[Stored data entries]
Content starts

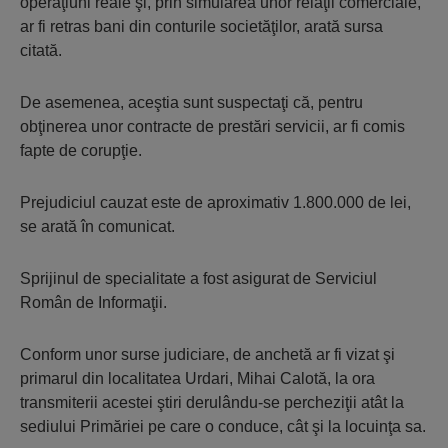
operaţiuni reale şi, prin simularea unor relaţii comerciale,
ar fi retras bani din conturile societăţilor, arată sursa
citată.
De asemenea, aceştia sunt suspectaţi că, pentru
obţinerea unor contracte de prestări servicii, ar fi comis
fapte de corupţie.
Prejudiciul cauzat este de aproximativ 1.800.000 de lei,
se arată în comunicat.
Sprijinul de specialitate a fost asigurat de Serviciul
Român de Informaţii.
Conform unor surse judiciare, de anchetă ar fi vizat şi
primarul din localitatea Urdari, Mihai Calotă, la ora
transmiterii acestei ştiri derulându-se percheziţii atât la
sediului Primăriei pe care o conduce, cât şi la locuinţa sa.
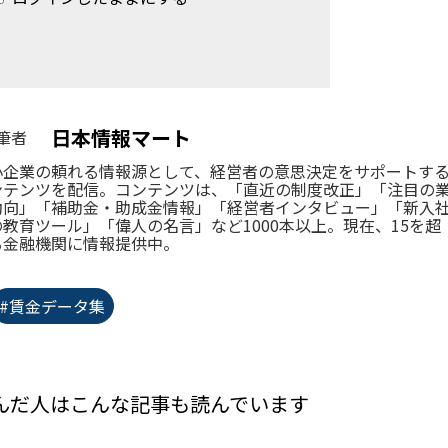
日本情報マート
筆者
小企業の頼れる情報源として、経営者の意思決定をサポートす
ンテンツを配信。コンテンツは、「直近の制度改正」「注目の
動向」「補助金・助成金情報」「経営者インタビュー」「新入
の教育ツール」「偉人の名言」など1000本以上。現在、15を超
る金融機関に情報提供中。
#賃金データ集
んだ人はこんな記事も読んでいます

Content ends
Content starts

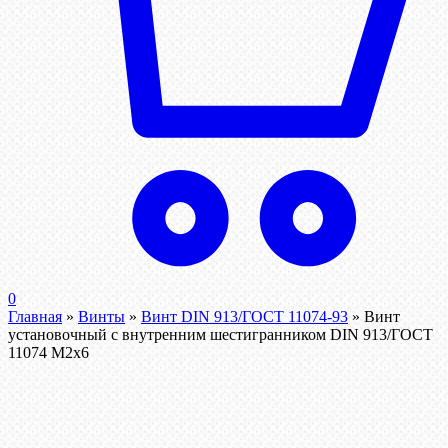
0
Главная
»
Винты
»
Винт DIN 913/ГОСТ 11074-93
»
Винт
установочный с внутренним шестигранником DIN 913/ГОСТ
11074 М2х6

Content ends

__Work required__
Recast the rows from the line with "operaţiuni reale şi, prin" up to and including the line with "sediului Primăriei pe" as a Markdown table with the columns Number and Line text, numbering each line and skipping any blank lines.

__Task answer__
| Number | Line text |
|---|---|
| 1 | operaţiuni reale şi, prin simularea unor relaţii comerciale, |
| 2 | ar fi retras bani din conturile societăţilor, arată sursa |
| 3 | citată. |
| 4 | De asemenea, aceştia sunt suspectaţi că, pentru |
| 5 | obţinerea unor contracte de prestări servicii, ar fi comis |
| 6 | fapte de corupţie. |
| 7 | Prejudiciul cauzat este de aproximativ 1.800.000 de lei, |
| 8 | se arată în comunicat. |
| 9 | Sprijinul de specialitate a fost asigurat de Serviciul |
| 10 | Român de Informaţii. |
| 11 | Conform unor surse judiciare, de anchetă ar fi vizat şi |
| 12 | primarul din localitatea Urdari, Mihai Calotă, la ora |
| 13 | transmiterii acestei ştiri derulându-se percheziţii atât la |
| 14 | sediului Primăriei pe care o conduce, cât şi la locuinţa sa. |